Population (2021-12-31)
- • Total: 141
- Time zone: UTC+2 (EET)
- • Summer (DST): UTC+3 (EEST)
- Postal code: 41840

= Moksi (Korpilahti) =

Moksi is a small village in Korpilahti, since 2009 a part of Jyväskylä. It is located in the Pohjois-Korpilahti statistical area along with Tikkala and Sarvenperä-Saukkola.

The population of the statistical Moksi sub-district (pienalue) in 2021 was 141. Aside from Moksi proper, the statistical area also includes the villages/hamlets of Varrasperä, Humma, Hoikanpohja, Nakkerinpohja, Römminpohja and Hankapohja.

== Geography ==
Moksi is located near a lake named Moksinjärvi, connected to Päijänne by the Vuojoki.

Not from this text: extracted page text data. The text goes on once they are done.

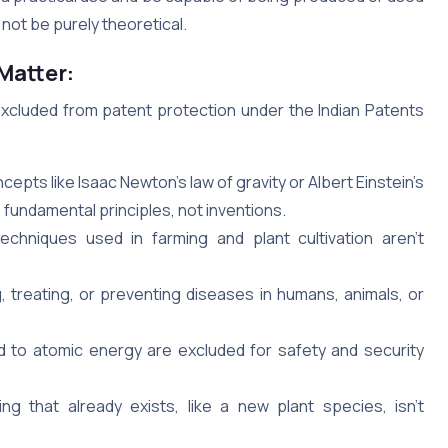
d not be purely theoretical.
Matter:
excluded from patent protection under the Indian Patents
epts like Isaac Newton’s law of gravity or Albert Einstein’s
 fundamental principles, not inventions.
chniques used in farming and plant cultivation aren’t
 treating, or preventing diseases in humans, animals, or
 to atomic energy are excluded for safety and security
g that already exists, like a new plant species, isn’t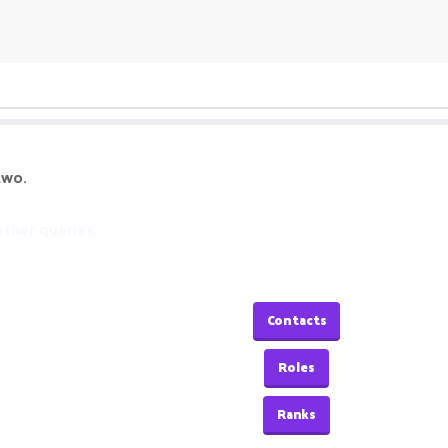
two.
rther queries.
Contacts
Roles
Ranks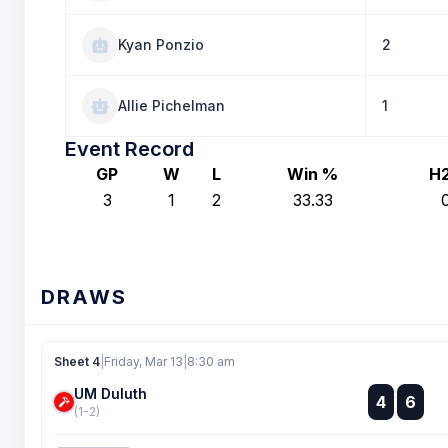
Kyan Ponzio
2
Allie Pichelman
1
Event Record
GP
W
L
Win %
H
3
1
2
33.33
DRAWS
Sheet 4
|
Friday, Mar 13
|
8:30 am
UM Duluth
:
4
6
:
(1-2)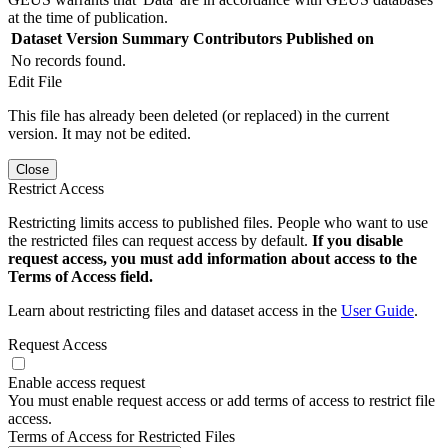
at the time of publication.
Dataset Version
Summary
Contributors
Published on
No records found.
Edit File
This file has already been deleted (or replaced) in the current
version. It may not be edited.
Close
Restrict Access
Restricting limits access to published files. People who want to use
the restricted files can request access by default.
If you disable
request access, you must add information about access to the
Terms of Access field.
Learn about restricting files and dataset access in the
User Guide
.
Request Access
Enable access request
You must enable request access or add terms of access to restrict file
access.
Terms of Access for Restricted Files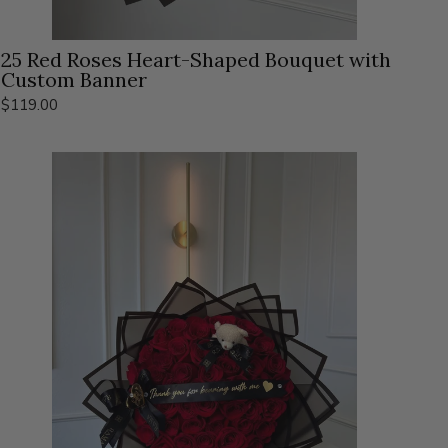
25 Red Roses Heart-Shaped Bouquet with
Custom Banner
$119.00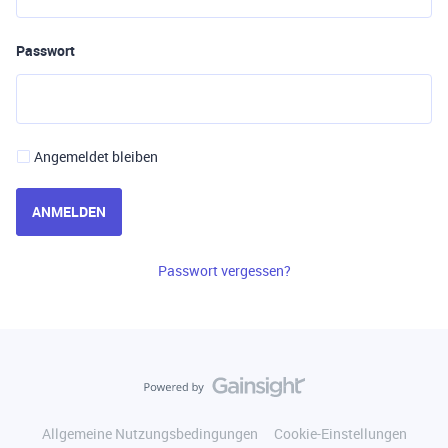
Passwort
Angemeldet bleiben
ANMELDEN
Passwort vergessen?
Allgemeine Nutzungsbedingungen
Cookie-Einstellungen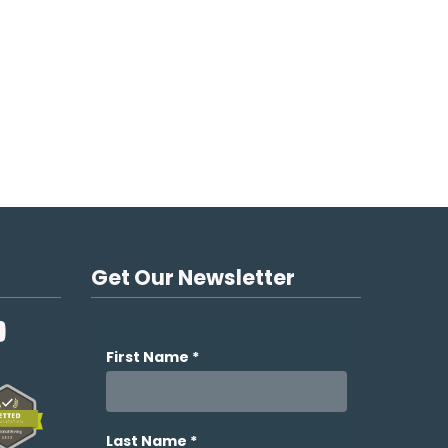
Get Our Newsletter
YouTube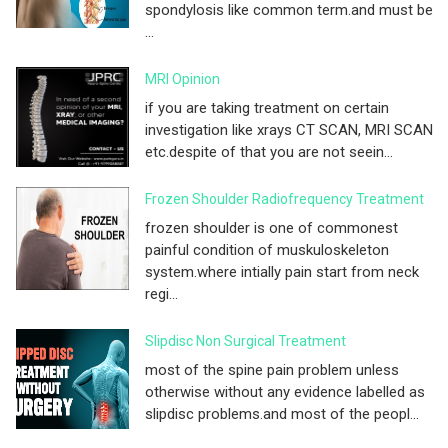
spondylosis like common term.and must be
...
MRI Opinion
if you are taking treatment on certain
investigation like xrays CT SCAN, MRI SCAN
etc.despite of that you are not seein...
Frozen Shoulder Radiofrequency Treatment
frozen shoulder is one of commonest
painful condition of muskuloskeleton
system.where intially pain start from neck
regi...
Slipdisc Non Surgical Treatment
most of the spine pain problem unless
otherwise without any evidence labelled as
slipdisc problems.and most of the peopl...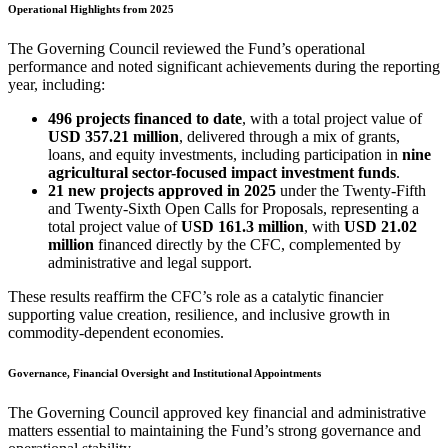
Operational Highlights from 2025
The Governing Council reviewed the Fund’s operational
performance and noted significant achievements during the reporting
year, including:
496 projects financed to date
, with a total project value of
USD 357.21 million
, delivered through a mix of grants,
loans, and equity investments, including participation in
nine
agricultural sector-focused impact investment funds
.
21 new projects approved in 2025
under the Twenty-Fifth
and Twenty-Sixth Open Calls for Proposals, representing a
total project value of
USD 161.3 million
, with
USD 21.02
million
financed directly by the CFC, complemented by
administrative and legal support.
These results reaffirm the CFC’s role as a catalytic financier
supporting value creation, resilience, and inclusive growth in
commodity-dependent economies.
Governance, Financial Oversight and Institutional Appointments
The Governing Council approved key financial and administrative
matters essential to maintaining the Fund’s strong governance and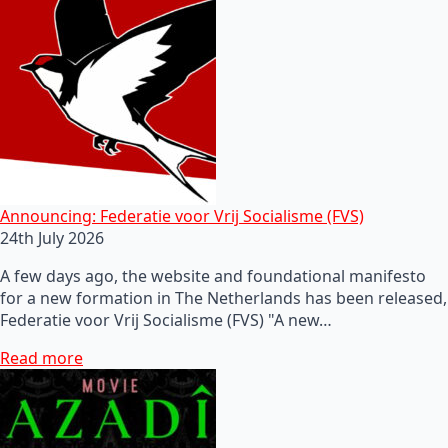
Announcing: Federatie voor Vrij Socialisme (FVS)
24th July 2026
A few days ago, the website and foundational manifesto
for a new formation in The Netherlands has been released,
Federatie voor Vrij Socialisme (FVS) "A new…
Read more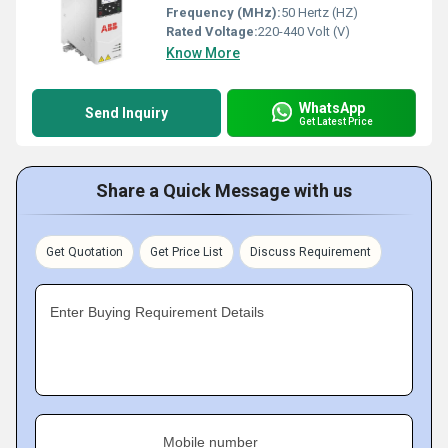
Frequency (MHz):
50 Hertz (HZ)
Rated Voltage:
220-440 Volt (V)
Know More
WhatsApp
Send Inquiry
Get Latest Price
Share a Quick Message with us
Get Quotation
Get Price List
Discuss Requirement
Enter Buying Requirement Details
Mobile number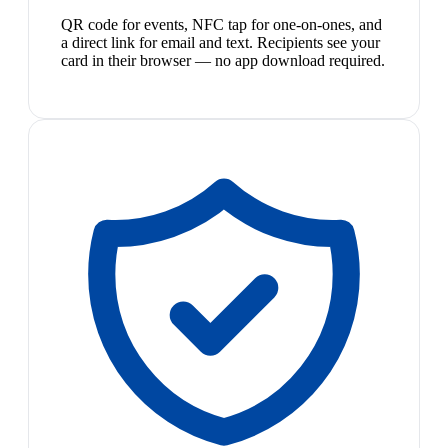
QR code for events, NFC tap for one-on-ones, and
a direct link for email and text. Recipients see your
card in their browser — no app download required.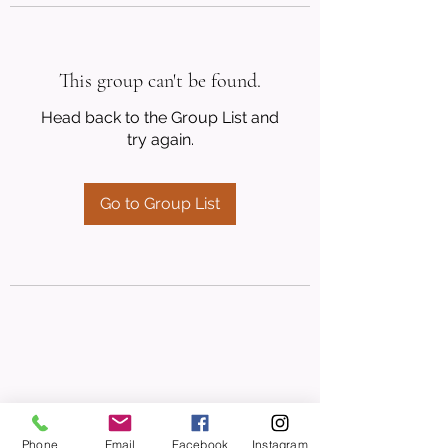
This group can't be found.
Head back to the Group List and
try again.
Go to Group List
Phone
Email
Facebook
Instagram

The highest point of Korpilahti (and Jyväskylä since 2009) is Uutelanmäki in the southern part of Moksi, at 257,80 m from sea level.

== History ==
Moksi is named after a local farm, established in 1582. According to Terho Itkonen, the name is of Sámi origin and related to the Inari Sámi word mokseđ meaning "to cross over water". The village name Moksi in Vihti likely has the same origin. As a village, Moksi was first mentioned in 1773 as Moxi. It was a part of Jämsä until 1861 when Korpilahti became an independent municipality. After Korpilahti's consolidation with Jyväskylä in 2009, Moksi became one of its sub-districts.

The village has also been known as Riihijärvi, which may suggest that this name has been used for the Moksinjärvi as well.

== Events ==
A special stage of Rally Finland has often been driven in Moksi. In 2021 and 2022, the route was called Sahloinen-Moksi, Sahloinen being a nearby village further west in Koskenpää.

== Services ==
Moksi does not have a functioning school. The former school building is now used as a meeting hall.